(Items from a dataset)
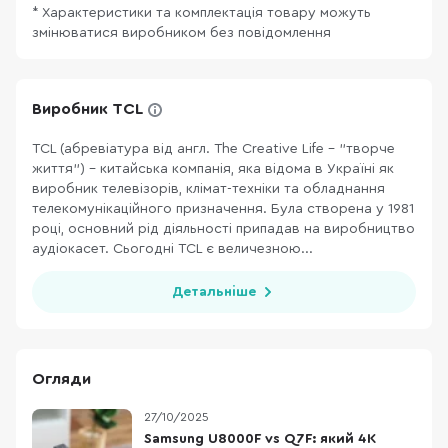
* Характеристики та комплектація товару можуть
змінюватися виробником без повідомлення
Виробник TCL
TCL (абревіатура від англ. The Creative Life - "творче
життя") - китайська компанія, яка відома в Україні як
виробник телевізорів, клімат-техніки та обладнання
телекомунікаційного призначення. Була створена у 1981
році, основний рід діяльності припадав на виробництво
аудіокасет. Сьогодні TCL є величезною...
Детальніше
Огляди
27/10/2025
Samsung U8000F vs Q7F: який 4K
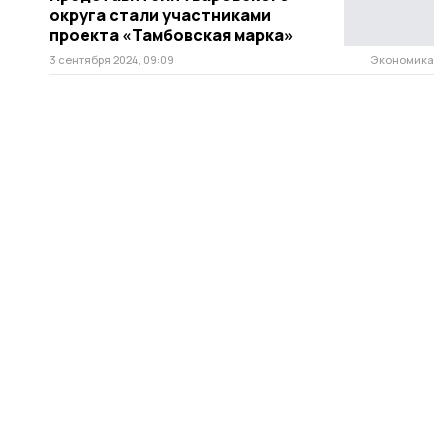
округа стали участниками
проекта «Тамбовская марка»
3 сентября 2024, 09:09
Экономика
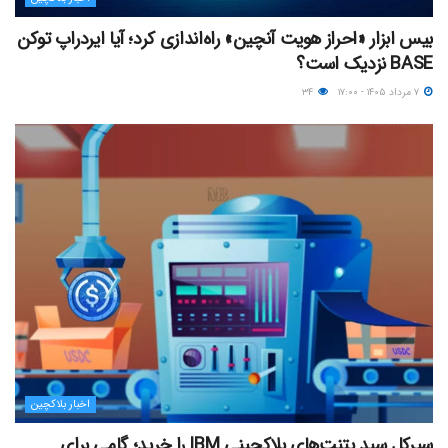
بیس ابزار «احراز هویت آنچین» راه‌اندازی کرد؛ آیا ایردراپ توکن
BASE نزدیک‌ است؟
۷ مرداد ۱۴۰۵ - ۱۷:۰۰
۳۴
اخبار بلاکچین
سیرکل سبد پتنت‌های بلاکچینی IBM را خرید؛ گامی برای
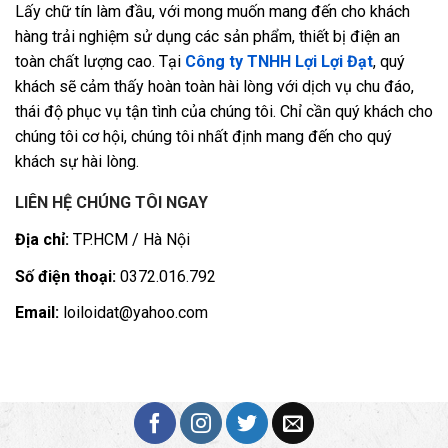
Lấy chữ tín làm đầu, với mong muốn mang đến cho khách
hàng trải nghiệm sử dụng các sản phẩm, thiết bị điện an
toàn chất lượng cao. Tại
Công ty TNHH Lợi Lợi Đạt
, quý
khách sẽ cảm thấy hoàn toàn hài lòng với dịch vụ chu đáo,
thái độ phục vụ tận tình của chúng tôi. Chỉ cần quý khách cho
chúng tôi cơ hội, chúng tôi nhất định mang đến cho quý
khách sự hài lòng.
LIÊN HỆ CHÚNG TÔI NGAY
Địa chỉ:
TP.HCM / Hà Nội
Số điện thoại:
0372.016.792
Email:
loiloidat@yahoo.com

EXERCISE AIM:
Copy every line in the data above that has the string "toàn" in it.

WRITTEN ANSWER:
toàn chất lượng cao. Tại
khách sẽ cảm thấy hoàn toàn hài lòng với dịch vụ chu đáo,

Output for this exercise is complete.